Output the data in full. Keep every word exact and exclude the pictures.

- [DATASET EXCERPT]:
┄┄┄┄┄┄
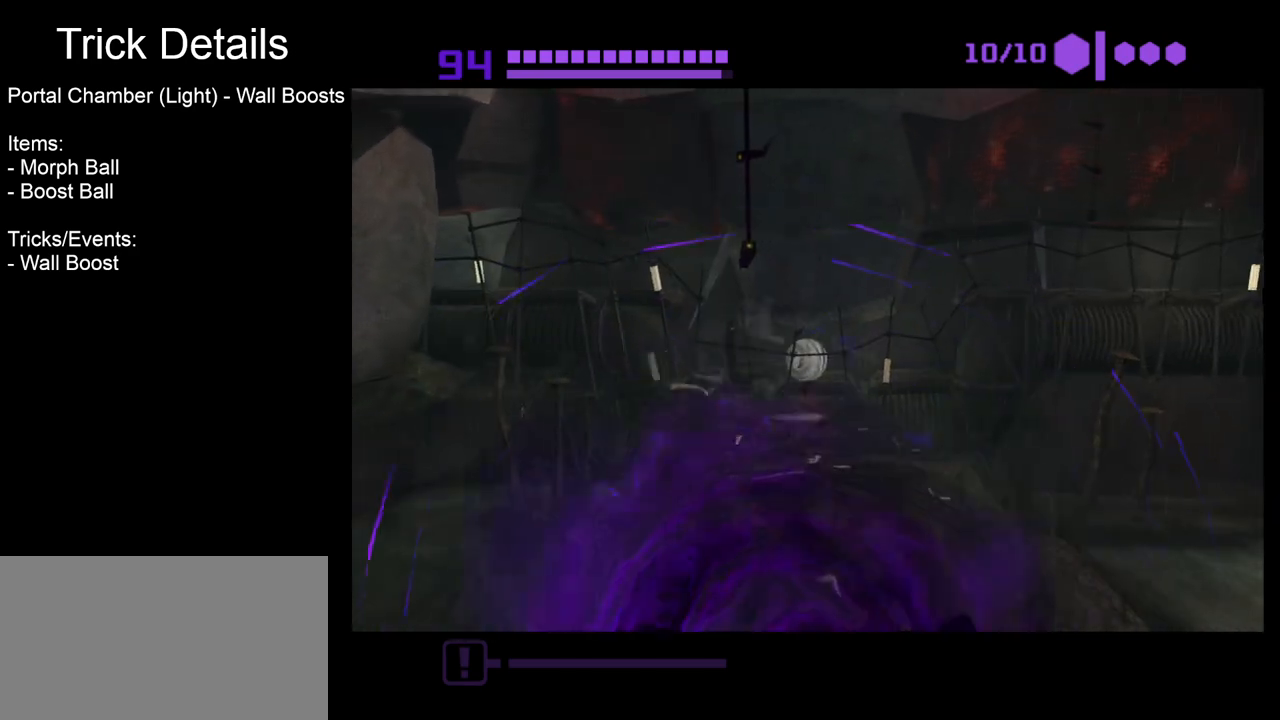
{"buttons": ["B"], "left_stick": "left", "events": [[100, "left_stick", "left"]]}
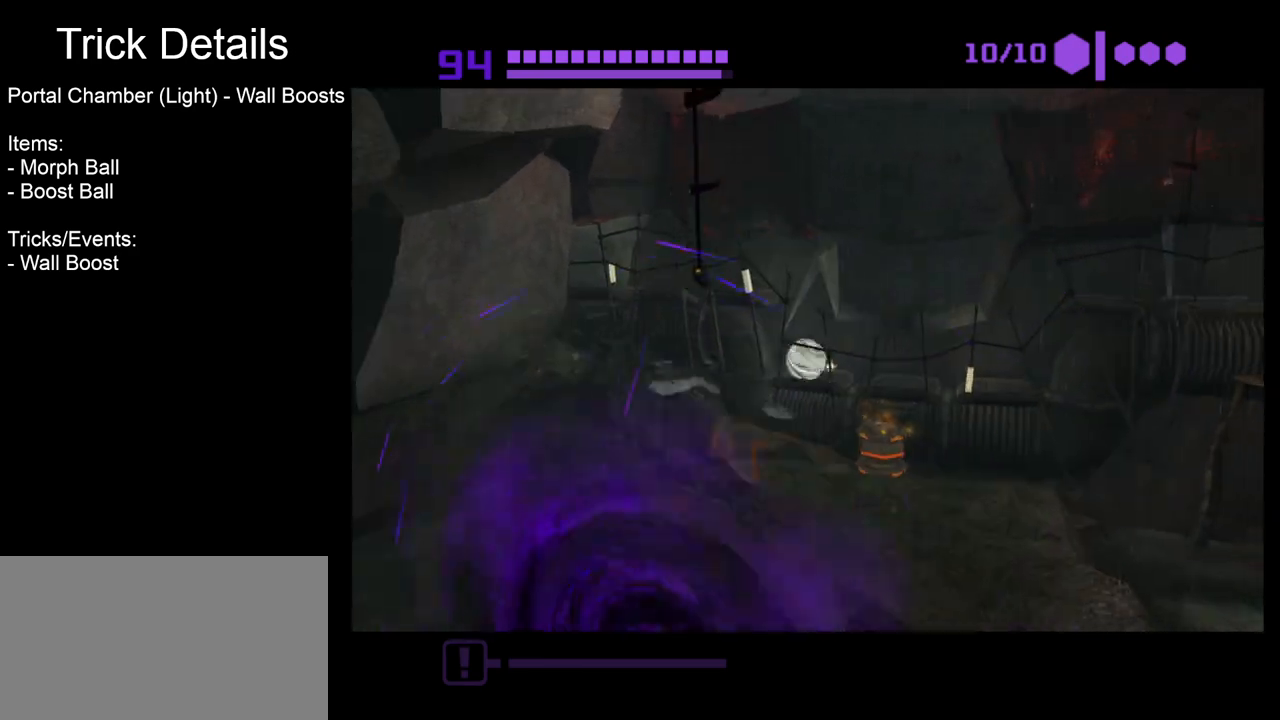
{"buttons": ["B"], "left_stick": "left", "events": [[83, "B", "up"], [183, "B", "down"]]}
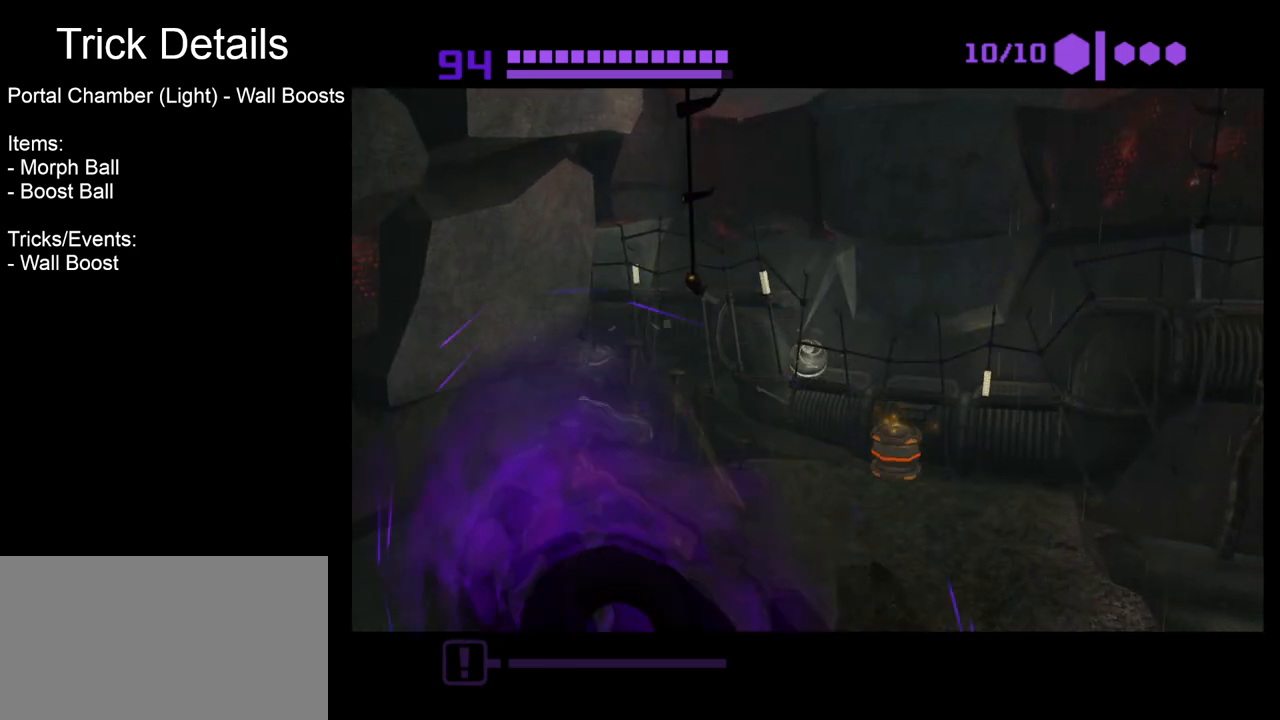
{"buttons": ["B"], "left_stick": "center", "events": [[67, "left_stick", "center"], [167, "left_stick", "right"], [433, "left_stick", "center"]]}
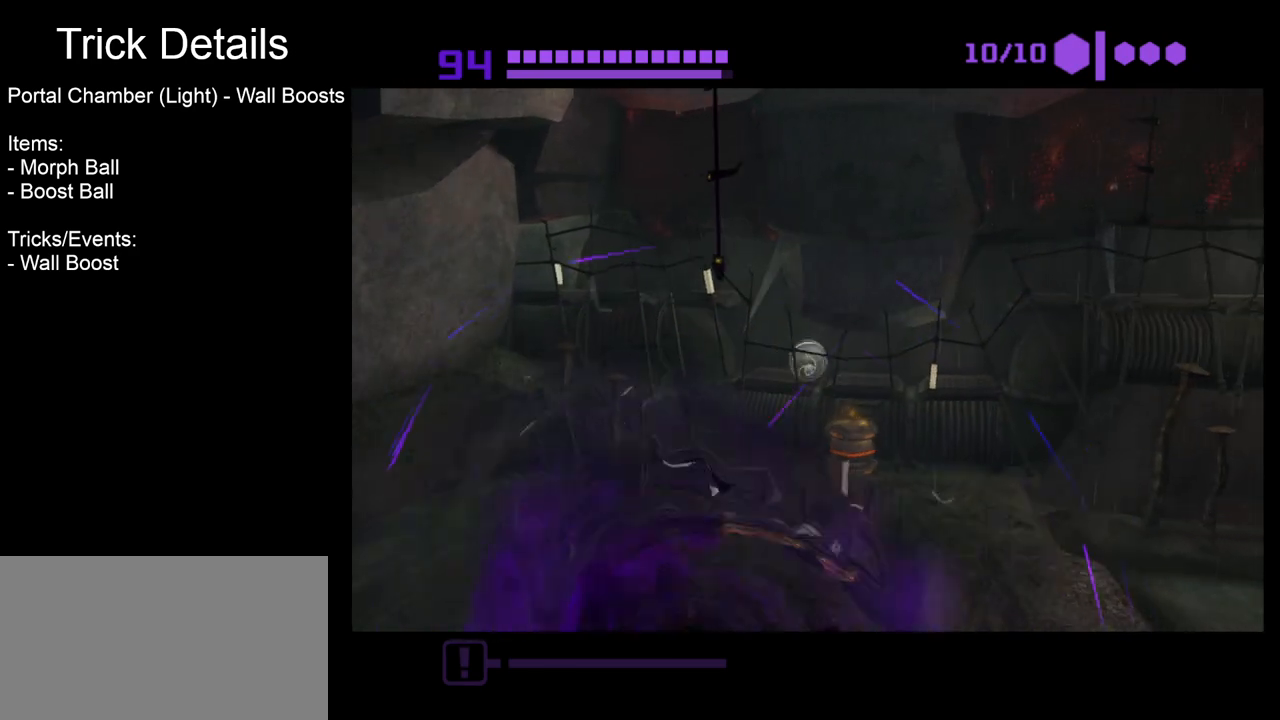
{"buttons": ["B"], "left_stick": "center", "events": [[267, "left_stick", "left"], [383, "left_stick", "center"]]}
┄┄┄┄┄┄
- [SOLUTION TO THE EXERCISE]:
{"buttons": ["B"], "left_stick": "left", "events": [[100, "left_stick", "left"]]}
{"buttons": ["B"], "left_stick": "left", "events": [[83, "B", "up"], [183, "B", "down"]]}
{"buttons": ["B"], "left_stick": "center", "events": [[67, "left_stick", "center"], [167, "left_stick", "right"], [433, "left_stick", "center"]]}
{"buttons": ["B"], "left_stick": "center", "events": [[267, "left_stick", "left"], [383, "left_stick", "center"]]}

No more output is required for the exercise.